• **PROBLEMS AND TASKS**
- 1) Answer these about the Ceph Monitor troubleshooting text, one line each:
(a) Which command shows the state of a Ceph Monitor that is out of the quorum?
(b) What should you do if the status changes from electing to synchronizing?
(c) What address is given for mon.a in the sample error message?
- 2) Write the next part of the Ceph Monitor troubleshooting text, picking up after its last line.

• **SOURCE EXTRACT**
◆ ◆ ◆ ◆

The ceph-mon Daemon Is Running, but Still Marked as down

  1. From the Ceph Monitor host that is out of the quorum, use the mon_status command to check its state:

    [root@mon ~]# ceph daemon ID mon_status

    Replace ID with the ID of the Ceph Monitor, for example:

    [ceph: root@host01 /]# ceph daemon mon.host01 mon_status
  2. If the status is probing, verify the locations of the other Ceph Monitors in the mon_status output.

    1. If the addresses are incorrect, the Ceph Monitor has incorrect Ceph Monitor map (monmap). To fix this problem, see Injecting a Ceph Monitor map.
    2. If the addresses are correct, verify that the Ceph Monitor clocks are synchronized. See Clock skew for details. In addition, troubleshoot any networking issues, see Troubleshooting Networking issues for details.
  3. If the status is electing, verify that the Ceph Monitor clocks are synchronized. See Clock skew for details.
  4. If the status changes from electing to synchronizing, open a support ticket. See Contacting Red Hat Support for service for details.
  5. If the Ceph Monitor is the leader or a peon, verify that the Ceph Monitor clocks are synchronized. See Clock skew for details. Open a support ticket if synchronizing the clocks does not solve the problem. See Contacting Red Hat Support for service for details.

Additional Resources

4.2.5. Clock skew

A Ceph Monitor is out of quorum, and the ceph health detail command output contains error messages similar to these:

mon.a (rank 0) addr 127.0.0.1:6789/0 is down (out of quorum)

◆ ◆ ◆ ◆

• **DATASET RECORDS**
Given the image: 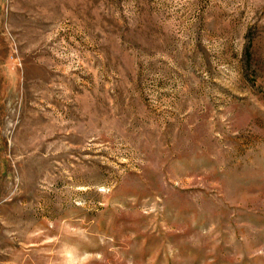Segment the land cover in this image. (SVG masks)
Listing matches in <instances>:
<instances>
[{
	"label": "rangeland",
	"instance_id": "rangeland-1",
	"mask_svg": "<svg viewBox=\"0 0 264 264\" xmlns=\"http://www.w3.org/2000/svg\"><path fill=\"white\" fill-rule=\"evenodd\" d=\"M0 264H264V0H0Z\"/></svg>",
	"mask_w": 264,
	"mask_h": 264
}]
</instances>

◆ ◆ ◆ ◆

• **SOLVED TASKS**
- 1)
(a) The mon_status command, run as ceph daemon ID mon_status.
(b) Open a support ticket.
(c) 127.0.0.1:6789/0

- 2)
mon.a addr 127.0.0.1:6789/0 clock skew 0.08235s > max 0.05s (latency 0.0045s)

In addition, Ceph logs contain error messages similar to these:

2022-05-04 07:28:32.035795 7f806062e700 0 log [WRN] : mon.a 127.0.0.1:6789/0 clock skew 0.14s > max 0.05s
2022-05-04 04:31:25.773235 7f4997663700 0 log [WRN] : message from mon.1 was stamped 0.186257s in the future, clocks not synchronized

What This Means

The clock skew error message indicates that Ceph Monitors' clocks are not synchronized. Clock synchronization is important because Ceph Monitors depend on time precision and behave unpredictably if their clocks are not synchronized.

The mon_clock_drift_allowed parameter determines what disparity between the clocks is tolerated. By default, this parameter is set to 0.05 seconds.

Important

Do not change the default value of mon_clock_drift_allowed without previous testing. Changing this value might affect the stability of the Ceph Monitors and the Ceph Storage Cluster in general.

Possible causes of the clock skew error include network problems or problems with chrony Network Time Protocol (NTP) synchronization if that is configured. In addition, time synchronization does not work properly on Ceph Monitors deployed on virtual machines.

To Troubleshoot This Problem

  1. Verify that your network works correctly. For details, see Troubleshooting networking issues. If you use chrony for NTP, see Basic chrony NTP troubleshooting section for more information.
  2. If you use a remote NTP server, consider deploying your own chrony NTP server on your network. For details, see the Using the Chrony Suite to Configure NTP chapter in the Configuring basic system settings for Red Hat Enterprise Linux 8.
Note

Ceph evaluates time synchronization every five minutes only so there will be a delay between fixing the problem and clearing the clock skew messages.

4.2.6. The Ceph Monitor store is getting too big

The ceph health command returns an error message similar to the following one:

mon.ceph1 store is getting too big! 48031 MB >= 15360 MB -- 62% avail

What This Means

Ceph Monitors store is in fact a RocksDB database that stores entries as key–values pairs. The database includes a cluster map and is located by default at /var/lib/ceph/CLUSTER_FSID/mon.HOST_NAME/store.db.

Querying a large Monitor store can take time. As a consequence, the Ceph Monitor can be delayed in responding to client queries.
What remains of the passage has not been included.